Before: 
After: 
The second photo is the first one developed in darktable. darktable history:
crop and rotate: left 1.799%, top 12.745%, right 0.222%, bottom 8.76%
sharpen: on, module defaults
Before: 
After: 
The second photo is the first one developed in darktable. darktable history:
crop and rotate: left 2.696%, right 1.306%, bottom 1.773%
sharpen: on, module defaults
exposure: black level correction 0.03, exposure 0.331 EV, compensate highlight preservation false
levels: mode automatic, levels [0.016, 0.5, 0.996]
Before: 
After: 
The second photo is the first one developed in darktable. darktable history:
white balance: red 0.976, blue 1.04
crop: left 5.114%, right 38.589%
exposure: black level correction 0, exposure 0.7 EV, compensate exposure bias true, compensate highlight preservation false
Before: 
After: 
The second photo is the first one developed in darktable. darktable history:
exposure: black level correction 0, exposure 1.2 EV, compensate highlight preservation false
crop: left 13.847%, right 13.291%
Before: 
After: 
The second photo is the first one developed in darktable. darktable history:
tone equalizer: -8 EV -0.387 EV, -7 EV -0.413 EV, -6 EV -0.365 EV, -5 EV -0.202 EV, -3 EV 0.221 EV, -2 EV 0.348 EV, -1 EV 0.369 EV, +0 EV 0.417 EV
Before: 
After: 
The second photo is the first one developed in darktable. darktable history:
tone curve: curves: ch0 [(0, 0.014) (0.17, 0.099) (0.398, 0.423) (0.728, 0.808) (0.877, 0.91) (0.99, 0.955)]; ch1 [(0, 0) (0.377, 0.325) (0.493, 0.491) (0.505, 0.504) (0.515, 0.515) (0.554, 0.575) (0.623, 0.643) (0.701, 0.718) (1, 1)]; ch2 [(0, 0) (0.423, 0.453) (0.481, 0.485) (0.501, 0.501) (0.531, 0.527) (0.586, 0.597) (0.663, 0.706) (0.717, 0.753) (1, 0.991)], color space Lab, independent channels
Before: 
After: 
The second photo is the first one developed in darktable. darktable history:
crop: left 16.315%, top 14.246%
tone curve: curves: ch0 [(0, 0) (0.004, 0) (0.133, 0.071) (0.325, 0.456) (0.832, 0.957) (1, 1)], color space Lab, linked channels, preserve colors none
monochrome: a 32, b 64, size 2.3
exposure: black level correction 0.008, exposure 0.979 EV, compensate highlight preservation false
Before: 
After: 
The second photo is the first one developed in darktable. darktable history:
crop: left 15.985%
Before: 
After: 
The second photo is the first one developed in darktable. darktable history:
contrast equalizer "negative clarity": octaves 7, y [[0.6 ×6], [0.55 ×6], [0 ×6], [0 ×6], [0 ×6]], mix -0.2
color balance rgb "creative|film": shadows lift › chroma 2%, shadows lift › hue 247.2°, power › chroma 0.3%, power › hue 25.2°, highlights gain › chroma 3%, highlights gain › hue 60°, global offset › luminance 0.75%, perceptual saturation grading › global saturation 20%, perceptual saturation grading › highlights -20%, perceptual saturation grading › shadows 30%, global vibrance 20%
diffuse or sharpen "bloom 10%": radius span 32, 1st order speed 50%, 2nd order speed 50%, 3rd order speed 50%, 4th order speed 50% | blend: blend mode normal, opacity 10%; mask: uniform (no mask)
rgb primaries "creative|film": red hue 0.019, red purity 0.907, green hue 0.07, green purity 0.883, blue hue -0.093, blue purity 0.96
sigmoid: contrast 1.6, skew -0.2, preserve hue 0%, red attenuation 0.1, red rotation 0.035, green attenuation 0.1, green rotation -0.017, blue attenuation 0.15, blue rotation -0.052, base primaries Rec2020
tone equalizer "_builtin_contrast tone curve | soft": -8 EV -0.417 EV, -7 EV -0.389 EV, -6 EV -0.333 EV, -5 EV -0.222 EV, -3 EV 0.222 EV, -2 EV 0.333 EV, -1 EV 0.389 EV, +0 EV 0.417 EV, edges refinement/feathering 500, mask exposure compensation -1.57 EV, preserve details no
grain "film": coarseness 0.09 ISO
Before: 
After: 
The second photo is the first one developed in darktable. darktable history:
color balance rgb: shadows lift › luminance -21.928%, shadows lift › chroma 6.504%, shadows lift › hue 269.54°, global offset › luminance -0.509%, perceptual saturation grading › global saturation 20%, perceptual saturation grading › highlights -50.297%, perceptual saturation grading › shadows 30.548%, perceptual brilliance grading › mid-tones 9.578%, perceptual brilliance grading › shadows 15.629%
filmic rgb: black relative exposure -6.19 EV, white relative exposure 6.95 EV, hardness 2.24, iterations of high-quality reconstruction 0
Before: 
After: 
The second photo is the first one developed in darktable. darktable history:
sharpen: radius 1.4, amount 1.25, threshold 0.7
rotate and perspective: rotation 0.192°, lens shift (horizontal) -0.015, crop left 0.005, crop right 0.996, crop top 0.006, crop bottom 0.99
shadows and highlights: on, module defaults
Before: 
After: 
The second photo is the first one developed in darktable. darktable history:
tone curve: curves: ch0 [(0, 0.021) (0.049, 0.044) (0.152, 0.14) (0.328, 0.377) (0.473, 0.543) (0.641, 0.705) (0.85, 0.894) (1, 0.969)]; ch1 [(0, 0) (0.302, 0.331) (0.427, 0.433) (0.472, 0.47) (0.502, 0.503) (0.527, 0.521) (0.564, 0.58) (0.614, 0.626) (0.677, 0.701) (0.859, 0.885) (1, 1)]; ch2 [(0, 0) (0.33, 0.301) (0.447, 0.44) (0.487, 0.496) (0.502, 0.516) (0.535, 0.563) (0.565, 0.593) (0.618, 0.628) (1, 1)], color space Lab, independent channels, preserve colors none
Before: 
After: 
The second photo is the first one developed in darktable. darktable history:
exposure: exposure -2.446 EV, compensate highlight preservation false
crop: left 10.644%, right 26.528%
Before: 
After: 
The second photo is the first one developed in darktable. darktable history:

WHAT THE EXERCISE ASKS: Turn the records above into a Markdown table with the columns Row and Line, starting at the first line and stopping after the line that contains "exposure: black level correction 0, exposure 0.7". Number each row, and leave out any blank lines.

RESULT FOR THIS TASK:
| Row | Line |
|---|---|
| 1 | Before:  |
| 2 | After:  |
| 3 | The second photo is the first one developed in darktable. darktable history: |
| 4 | crop and rotate: left 1.799%, top 12.745%, right 0.222%, bottom 8.76% |
| 5 | sharpen: on, module defaults |
| 6 | Before:  |
| 7 | After:  |
| 8 | The second photo is the first one developed in darktable. darktable history: |
| 9 | crop and rotate: left 2.696%, right 1.306%, bottom 1.773% |
| 10 | sharpen: on, module defaults |
| 11 | exposure: black level correction 0.03, exposure 0.331 EV, compensate highlight preservation false |
| 12 | levels: mode automatic, levels [0.016, 0.5, 0.996] |
| 13 | Before:  |
| 14 | After:  |
| 15 | The second photo is the first one developed in darktable. darktable history: |
| 16 | white balance: red 0.976, blue 1.04 |
| 17 | crop: left 5.114%, right 38.589% |
| 18 | exposure: black level correction 0, exposure 0.7 EV, compensate exposure bias true, compensate highlight preservation false |